A culture of conflict is the common legacy of every contested relationship between groups around the world. The attacks in America come in the context of centuries of bloody conflict between the Muslim world and Christendom. Confrontations in North Belfast are but the latest manifestation of the sectarianism that erodes relationships throughout our society. People hurt when murder, death, violence, fear, poverty and injustice erode their humanity. The journey to the bitterness and hate that fuel further division and violence is a short one. But it is a journey that God calls us to abandon.

God does not call us to compromise with evil and murder. ‘You shall not murder’ is unambiguous in its demands. No just cause is served through murder. But God requires that we overcome evil with good.

• Good requires that justice be upheld and those responsible for violating the sanctity of human life and distorting human potential are made accountable.

• Good is willing to face enmity between ourselves and others, our people and other peoples, repenting the abuse of power by which we allow our interests to be furthered at the cost of others.

• Good is concerned for the hurt of thousands in America and beyond, and for the welfare of innocent Afghans, a people who over recent years have seen millions killed and maimed and countless others afloat on the ‘sea of the global refugees’.

• Good is as eager to battle the poverty, exploitation and inequality that fuels the hate as it is to battle those who vent their hate in destruction.

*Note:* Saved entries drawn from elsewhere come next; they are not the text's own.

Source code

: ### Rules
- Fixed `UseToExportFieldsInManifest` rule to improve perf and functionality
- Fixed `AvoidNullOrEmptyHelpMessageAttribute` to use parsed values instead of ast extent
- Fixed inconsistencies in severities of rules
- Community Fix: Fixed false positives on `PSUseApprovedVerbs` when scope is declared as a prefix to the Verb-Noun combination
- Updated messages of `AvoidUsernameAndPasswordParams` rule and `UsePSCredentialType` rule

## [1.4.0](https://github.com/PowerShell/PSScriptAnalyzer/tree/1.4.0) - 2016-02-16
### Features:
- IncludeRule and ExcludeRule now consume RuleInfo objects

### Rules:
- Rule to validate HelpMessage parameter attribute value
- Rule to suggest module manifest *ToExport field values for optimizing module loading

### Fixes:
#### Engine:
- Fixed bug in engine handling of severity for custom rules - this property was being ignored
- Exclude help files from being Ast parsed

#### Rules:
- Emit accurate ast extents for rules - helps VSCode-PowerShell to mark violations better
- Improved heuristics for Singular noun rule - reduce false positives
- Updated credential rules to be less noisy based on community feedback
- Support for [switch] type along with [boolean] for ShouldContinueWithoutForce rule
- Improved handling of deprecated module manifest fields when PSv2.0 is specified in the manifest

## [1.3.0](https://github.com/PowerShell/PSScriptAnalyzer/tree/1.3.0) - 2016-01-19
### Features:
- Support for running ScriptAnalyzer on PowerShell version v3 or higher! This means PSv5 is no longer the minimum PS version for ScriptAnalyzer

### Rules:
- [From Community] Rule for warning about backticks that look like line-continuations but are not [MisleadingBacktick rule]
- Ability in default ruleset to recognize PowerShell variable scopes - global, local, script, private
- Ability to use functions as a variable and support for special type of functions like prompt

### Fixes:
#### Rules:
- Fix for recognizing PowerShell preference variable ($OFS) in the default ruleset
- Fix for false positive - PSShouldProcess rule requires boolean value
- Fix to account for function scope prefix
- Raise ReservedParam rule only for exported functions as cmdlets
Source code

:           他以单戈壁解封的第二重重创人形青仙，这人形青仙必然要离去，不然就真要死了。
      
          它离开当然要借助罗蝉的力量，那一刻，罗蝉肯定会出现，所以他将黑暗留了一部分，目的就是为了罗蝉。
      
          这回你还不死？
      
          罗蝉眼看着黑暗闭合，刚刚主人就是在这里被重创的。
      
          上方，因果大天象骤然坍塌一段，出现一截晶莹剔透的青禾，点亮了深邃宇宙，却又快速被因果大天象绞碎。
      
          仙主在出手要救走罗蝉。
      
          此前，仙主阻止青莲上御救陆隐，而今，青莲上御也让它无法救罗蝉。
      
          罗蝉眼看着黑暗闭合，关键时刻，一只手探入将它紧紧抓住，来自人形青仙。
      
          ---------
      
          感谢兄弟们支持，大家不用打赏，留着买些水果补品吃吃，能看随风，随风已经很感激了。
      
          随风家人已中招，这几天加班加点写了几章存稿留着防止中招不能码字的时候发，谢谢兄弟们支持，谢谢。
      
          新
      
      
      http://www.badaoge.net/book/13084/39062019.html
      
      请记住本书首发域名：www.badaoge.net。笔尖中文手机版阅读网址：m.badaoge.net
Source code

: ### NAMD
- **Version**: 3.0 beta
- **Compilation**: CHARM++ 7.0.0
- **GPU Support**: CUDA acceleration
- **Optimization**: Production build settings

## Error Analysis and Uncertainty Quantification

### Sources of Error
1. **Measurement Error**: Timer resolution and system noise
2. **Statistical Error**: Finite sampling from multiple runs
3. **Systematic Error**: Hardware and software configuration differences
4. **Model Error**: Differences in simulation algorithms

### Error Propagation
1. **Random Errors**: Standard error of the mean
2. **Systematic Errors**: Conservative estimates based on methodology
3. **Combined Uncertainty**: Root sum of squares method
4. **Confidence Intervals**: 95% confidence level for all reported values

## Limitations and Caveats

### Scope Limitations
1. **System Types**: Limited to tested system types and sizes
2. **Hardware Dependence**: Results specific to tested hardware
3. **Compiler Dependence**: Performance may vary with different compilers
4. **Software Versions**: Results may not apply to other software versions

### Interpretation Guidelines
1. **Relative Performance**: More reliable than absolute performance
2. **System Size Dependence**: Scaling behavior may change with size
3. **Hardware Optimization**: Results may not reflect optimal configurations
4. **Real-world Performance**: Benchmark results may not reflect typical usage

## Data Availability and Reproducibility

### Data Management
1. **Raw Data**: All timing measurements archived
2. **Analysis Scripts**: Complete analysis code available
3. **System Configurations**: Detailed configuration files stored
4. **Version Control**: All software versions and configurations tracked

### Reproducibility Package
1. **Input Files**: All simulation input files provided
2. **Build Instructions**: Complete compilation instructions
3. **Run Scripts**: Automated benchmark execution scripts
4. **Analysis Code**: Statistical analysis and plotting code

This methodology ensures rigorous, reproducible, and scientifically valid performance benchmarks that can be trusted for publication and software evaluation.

‘Do gooders’ has become a term of ritual abuse for those deemed to be naïve, whose interference betrays an apparent failure to face the world as it is. In reality the Good News of God’s reign is uncompromising in its demands, and in a world broken and scarred by violence and hate it is a costly path to take. There is no naivety or failure of nerve in Jesus’ words: ‘Love your enemies, do good to those who hate you’. Rather he starkly states the breakdown in human relationships, there are enemies, and he invites us to a better way.